In 1975, after four seasons at Mac, Hudson
knew it was time to move on. His record
at the school was a dismal 3-36. “It didn’t have
a damn thing to do with my coaching or a
damn thing to do with the kids,” he says. “We
had some great players, but just didn’t have
enough of them. One thing I learned: You
don’t take a job where you don’t have a chance
to win.”
Hudson holds no bitterness toward the
school. “I can’t blame Macalester,” he says.
“We were, for the most part, outmanned.’’
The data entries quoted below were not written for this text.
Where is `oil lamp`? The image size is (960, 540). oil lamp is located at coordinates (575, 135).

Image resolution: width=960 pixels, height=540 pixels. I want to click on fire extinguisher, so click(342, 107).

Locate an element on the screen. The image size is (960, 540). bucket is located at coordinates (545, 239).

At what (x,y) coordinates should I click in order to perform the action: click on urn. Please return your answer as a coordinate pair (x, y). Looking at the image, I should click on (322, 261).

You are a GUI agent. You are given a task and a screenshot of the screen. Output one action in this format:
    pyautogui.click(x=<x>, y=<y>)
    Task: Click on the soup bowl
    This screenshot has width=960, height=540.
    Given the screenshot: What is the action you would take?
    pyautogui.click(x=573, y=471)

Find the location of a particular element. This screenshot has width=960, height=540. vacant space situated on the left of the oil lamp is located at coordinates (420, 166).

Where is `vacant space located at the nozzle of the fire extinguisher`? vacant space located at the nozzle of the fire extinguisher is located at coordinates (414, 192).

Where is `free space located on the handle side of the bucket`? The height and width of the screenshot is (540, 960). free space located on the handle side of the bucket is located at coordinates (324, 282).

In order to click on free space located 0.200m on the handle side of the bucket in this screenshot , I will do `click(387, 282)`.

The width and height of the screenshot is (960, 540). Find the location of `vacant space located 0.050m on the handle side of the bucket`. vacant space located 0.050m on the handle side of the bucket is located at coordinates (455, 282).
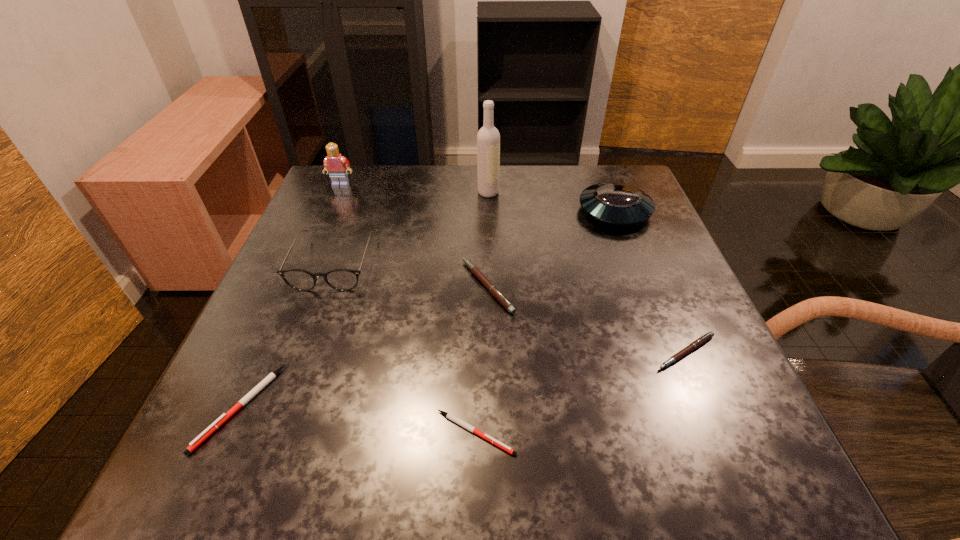
Image resolution: width=960 pixels, height=540 pixels. Find the location of `the left white pen`. the left white pen is located at coordinates (224, 417).

Identify the location of the smaller white pen. (453, 418).

Where is `the right white pen`? the right white pen is located at coordinates (453, 418).

Locate an element on the screen. The height and width of the screenshot is (540, 960). vacant space located on the back of the white vodka is located at coordinates (488, 165).

This screenshot has width=960, height=540. I want to click on free space located on the front-facing side of the second tallest object, so click(299, 282).

At what (x,y) coordinates should I click in order to perform the action: click on free location located on the left of the saucer. Please return your answer as a coordinate pair (x, y). The image size is (960, 540). Looking at the image, I should click on (532, 211).

Find the location of a particular element. This screenshot has width=960, height=540. vacant region located 0.280m through the lenses of the black spectacles is located at coordinates (275, 427).

At what (x,y) coordinates should I click in order to perform the action: click on vacant space located at the nib of the left pink pen. Please return your answer as a coordinate pair (x, y). Image resolution: width=960 pixels, height=540 pixels. Looking at the image, I should click on (436, 286).

At what (x,y) coordinates should I click in order to perform the action: click on free region located 0.230m at the nib of the left pink pen. Please return your answer as a coordinate pair (x, y). Looking at the image, I should click on (344, 286).

Where is `blank space located at the nib of the left pink pen`? Image resolution: width=960 pixels, height=540 pixels. blank space located at the nib of the left pink pen is located at coordinates (374, 286).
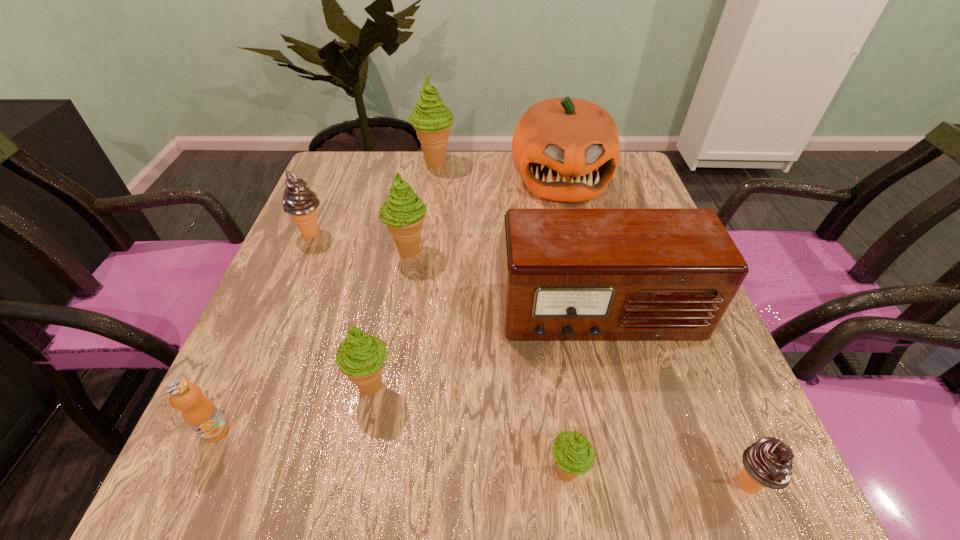
Where is `the farthest icecream`? Image resolution: width=960 pixels, height=540 pixels. the farthest icecream is located at coordinates (431, 119).

At what (x,y) coordinates should I click in order to perform the action: click on the tallest icecream. Please return your answer as a coordinate pair (x, y). This screenshot has height=540, width=960. Looking at the image, I should click on (431, 119).

The image size is (960, 540). Identify the location of pumpkin. (566, 149).

At what (x,y) coordinates should I click in order to perform the action: click on the second farthest green icecream. Please return your answer as a coordinate pair (x, y). This screenshot has width=960, height=540. Looking at the image, I should click on (403, 212).

Where is `the fifth shortest icecream`? the fifth shortest icecream is located at coordinates (403, 212).

Where is `radio receiver`? radio receiver is located at coordinates (567, 274).

Find the location of `the leftmost icecream`. the leftmost icecream is located at coordinates (301, 203).

Locate an element on the screen. the left chocolate icecream is located at coordinates (301, 203).

Where is `the fourth nearest object`? the fourth nearest object is located at coordinates (360, 357).

Find the location of a particular element. This screenshot has width=960, height=540. the second smallest green icecream is located at coordinates (360, 357).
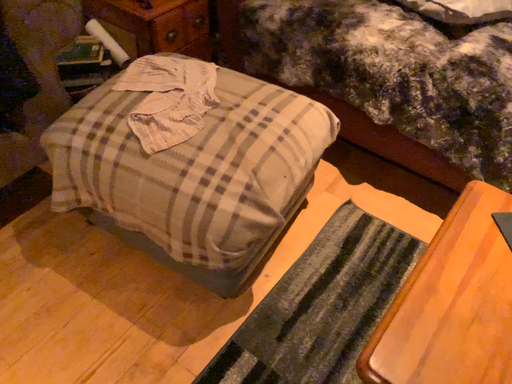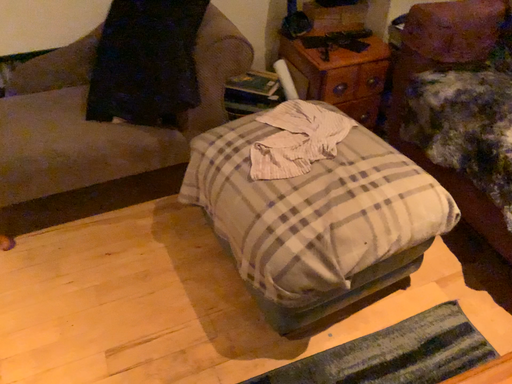
Question: Which way did the camera rotate in the video?

Choices:
 (A) rotated downward
 (B) rotated upward

Answer: (B)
That’s putting it lightly. During his four years
at Mac, Hudson’s roster never grew beyond 35
players; they regularly faced teams that fielded
more than 100. “He was under a higher level
of scrutiny and pressure,’’ says former Macalester
lineman Gary Hines ’74, who would go
on to form and lead the Twin Cities musical
group the Sounds of Blackness. “There was the
situation of the new coach, the predicament
of the program, and his ethnicity. It was the
trifecta. He was a great coach in a horrible
situation.’’
For years, Hudson accepted his place in
college sports obscurity. But last year, while
visiting with his son-in-law, Eric Parris, Hudson
told Parris that, despite what the New
York Times said, he was the first black coach
at a predominantly white institution, and he
relayed his tales with a passion he had never
expressed before. “I kept asking myself, ‘Did
he realize what a big deal it was?’” Parris says.
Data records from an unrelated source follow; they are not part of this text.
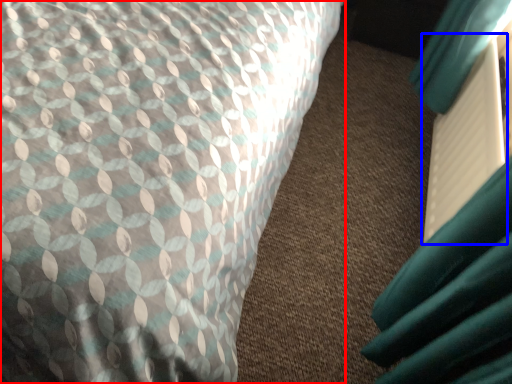
Question: Which point is further to the camera, bed (highlighted by a red box) or paperback book (highlighted by a blue box)?

Choices:
 (A) bed
 (B) paperback book

Answer: (B)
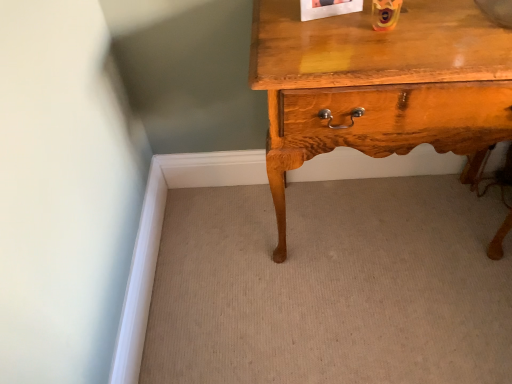
The height and width of the screenshot is (384, 512). What do you see at coordinates (379, 85) in the screenshot?
I see `glossy wood nightstand at right` at bounding box center [379, 85].

Locate an element on the screen. glossy wood nightstand at right is located at coordinates (379, 85).

This screenshot has height=384, width=512. What are the coordinates of `glossy wood nightstand at right` in the screenshot? It's located at (379, 85).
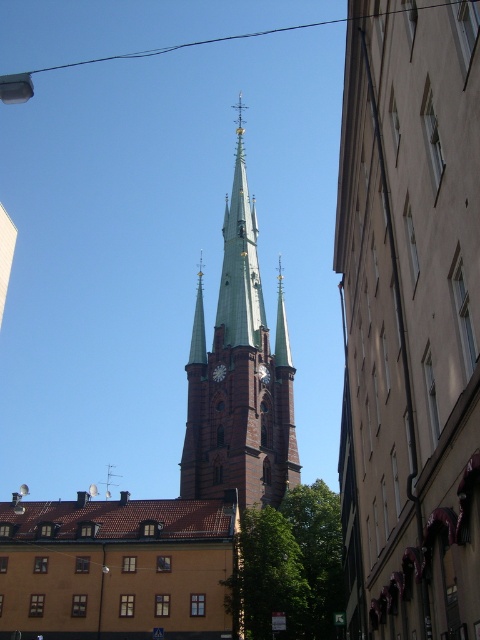
Question: Among these points, which one is nearest to the camera?

Choices:
 (A) (359, 256)
 (B) (261, 305)
 (C) (219, 374)

Answer: (A)

Question: Which of the following is the farthest from the observer?

Choices:
 (A) (196, 289)
 (B) (396, 433)
 (C) (216, 372)
 (D) (249, 349)

Answer: (A)

Question: Based on their relative distances, which object is nearer to the green metallic spire at center?

Choices:
 (A) green glass spire at center
 (B) brown stone church steeple at upper center

Answer: (A)

Question: Is green copper spire at center further to camera compared to green glass spire at center?

Choices:
 (A) no
 (B) yes

Answer: (A)

Question: From the image, what is the correct spatial relationship of green copper spire at center in relation to green metallic spire at center?

Choices:
 (A) right
 (B) left

Answer: (A)

Question: Can you confirm if brown brick church steeple at center is bigger than white glossy clock at center?

Choices:
 (A) no
 (B) yes

Answer: (B)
Taking matters into his own hands, Parris
contacted Macalester athletic director Travis
Feezell, who decided to honor Hudson at
the college’s October 6 football game against
Colorado College. “He deserves the truth to be
told and to be recognized,” says Kelly Hudson,
one of Hudson’s six children. “History needs
to be set straight.”
Macalester was glad to do just that. 
JAY WEINER is a freelance writer based in St. Paul. This article was reprinted with permission from Minnesota Monthly (September 2007).